It you were to ask my father, a man of Jewish faith, raised in a strict Orthodox home, why he celebrated Christmas, this is how he would answer: “You can’t get away from it, what are you going to do, hide your head in the sand?” He didn’t voice resentment or personal humiliation celebrating Christmas. My father ignored regulations and conventions for a living. So a religious variance was no different. Half his associates were Jewish, and the other half were Italian. This may account for his interpretation of the Holidays.
In the first weeks of November, I would get a call asking to meet my father in Beverly Hills and pick out the holiday cards. The meeting began like this every year.

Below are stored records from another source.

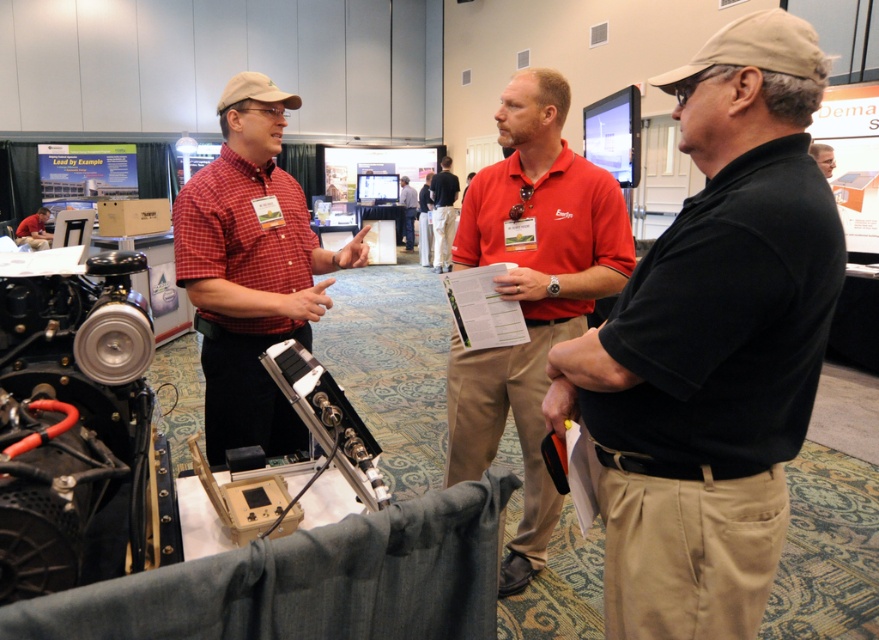
You are organizing a photo shoot and need to ensure that the khaki pants at center and the light brown leather jacket at upper right are both visible in the frame. Based on their sizes, which item might require more careful framing to avoid being cropped out?

The light brown leather jacket at upper right requires more careful framing because it occupies more space than the khaki pants at center, making it more likely to be cropped out if not positioned properly.

You are a photographer at the exhibition hall. You want to take a photo that includes both the khaki pants at center and the light brown leather jacket at upper right. Which object should you focus on first to ensure both are in frame?

The khaki pants at center is much taller than the light brown leather jacket at upper right, so you should focus on the khaki pants at center first to ensure both are in frame.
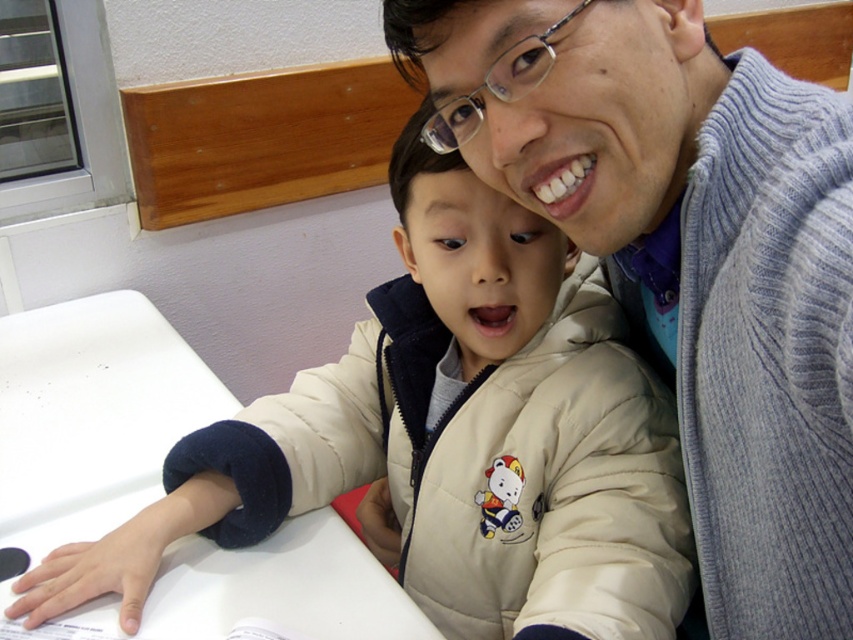
You are a GUI agent. You are given a task and a screenshot of the screen. Output one action in this format:
    pyautogui.click(x=<x>, y=<y>)
    Task: Click on the gray knit sweater at upper right
    The width and height of the screenshot is (853, 640).
    Given the screenshot: What is the action you would take?
    pyautogui.click(x=688, y=257)

Does point (834, 305) lie behind point (113, 380)?

No, it is not.

In order to click on gray knit sweater at upper right in this screenshot , I will do `click(688, 257)`.

Consider the image. Which of these two, beige quilted jacket at center or white matte table at lower left, stands taller?

With more height is beige quilted jacket at center.

Who is lower down, beige quilted jacket at center or white matte table at lower left?

white matte table at lower left is lower down.

Does point (525, 608) come in front of point (51, 388)?

That is True.

Find the location of a particular element. The image size is (853, 640). beige quilted jacket at center is located at coordinates (450, 440).

Does gray knit sweater at upper right appear under beige quilted jacket at center?

No.

Is gray knit sweater at upper right thinner than beige quilted jacket at center?

Correct, gray knit sweater at upper right's width is less than beige quilted jacket at center's.

Identify the location of gray knit sweater at upper right. (688, 257).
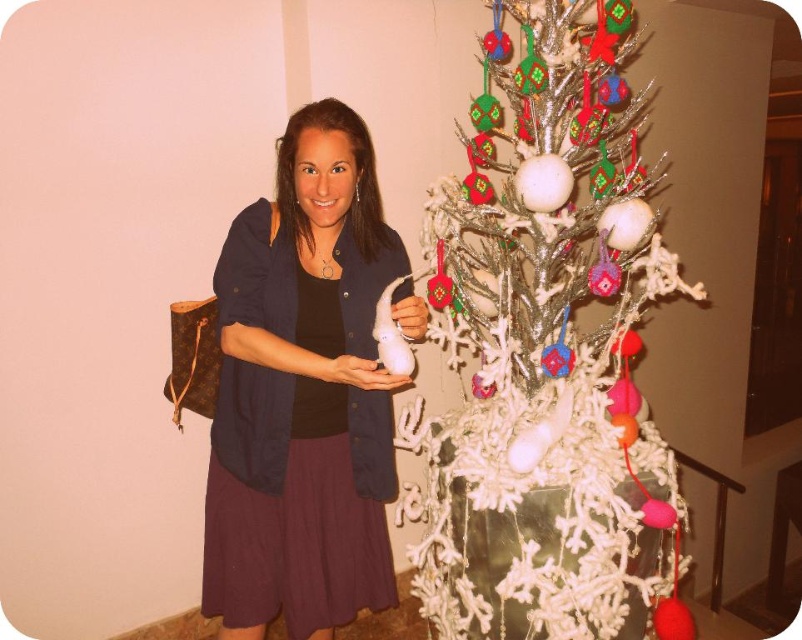
You are a visitor at a holiday exhibition and want to take a photo of the white textured christmas tree at center without getting too close. If your camera has a maximum zoom of 10x, which allows you to focus clearly on objects up to 2 meters away, can you take a clear photo of the tree from your current position?

The white textured christmas tree at center is 1.66 meters away from viewer, which is within the 2 meter range of your camera. Yes, you can take a clear photo of the white textured christmas tree at center from your current position using the camera.

You are standing in the room with the woman and the Christmas tree. You need to place a new ornament exactly between the two points labeled point (614, 296) and point (310, 220). Based on their positions, which point is closer to the front of the room?

Point (310, 220) is closer to the front of the room because it is in front of point (614, 296), which is behind it.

“Is that all you have to wear to go shopping?” he would say, examining my unmatched jeans and pull-over sweater.
“What’s wrong with this outfit?” I asked.
“For crying out loud! You look like a gypsy,” he said.
“After we finish here, go to Saks and pick out something for the holidays,” he said. “You can’t go to Arthur’s like that!”
Then I would follow behind him, twitching with scorn until we sat down to look through the sample books. First, we looked over the messages suited to both Jewish and Catholic faiths. Then we chose a card, a font style, a color, and then he began editing the message. It usually took several hours. He wore his thick reading glasses and studied each sample card. He asked the sales clerk many questions. I remember showing signs of waning interest, and then he’d take off his glasses, stare directly in my eyes, and say, “What is it Luellen? Am I asking too much of you again?”
“No,” I answered. He could feel my impatience with the assignment.
“Which color do you like?” he asked.
“I like the gold,” I said.
“We did gold last year, this year should be different,” he said.
Once he settled on all the details, he ordered 200 cards. It never occurred to me that he wanted my participation because I had something to offer. I thought he just wanted company. He could not stand to be alone during the holidays.
Once the cards were delivered, I was told to come over and help address the envelopes because he liked my handwriting. We sat on the same blue-and-green, crushed-velvet sofa he had since he moved into the Doheny Towers. While I crouched over the glass coffee table, he held his guarded black telephone book and watched me write out each envelope. He compared all the cards he had received from the previous year against his own list to avoid missing anyone. Sometimes I did not finish until after midnight, and left him sitting there studying and counting the envelopes. Every year, the completion of the cards was the event that signified the beginning of the holidays.
The next phone call would be to come over and wrap the Christmas presents. I failed in this category, and my sister took over. It was worse than the cards because if her wrapping was unsatisfactory, she had to do it all over.
The next ritual was the outfit, the one I would wear to Arthur’s Thanksgiving party. This had to be classic and colorful. He always said to avoid black because I should save that for when I’m older. He had to preview the outfit before, and if he disapproved, he would accompany me back to the store to select something else. Appearances were not everything he used to say; they were number one in making an impression.
All through my 20s, I had to maintain two wardrobes — one for him, and one for me. I’m still dressing one part Al Smiley’s daughter and one part Loulou.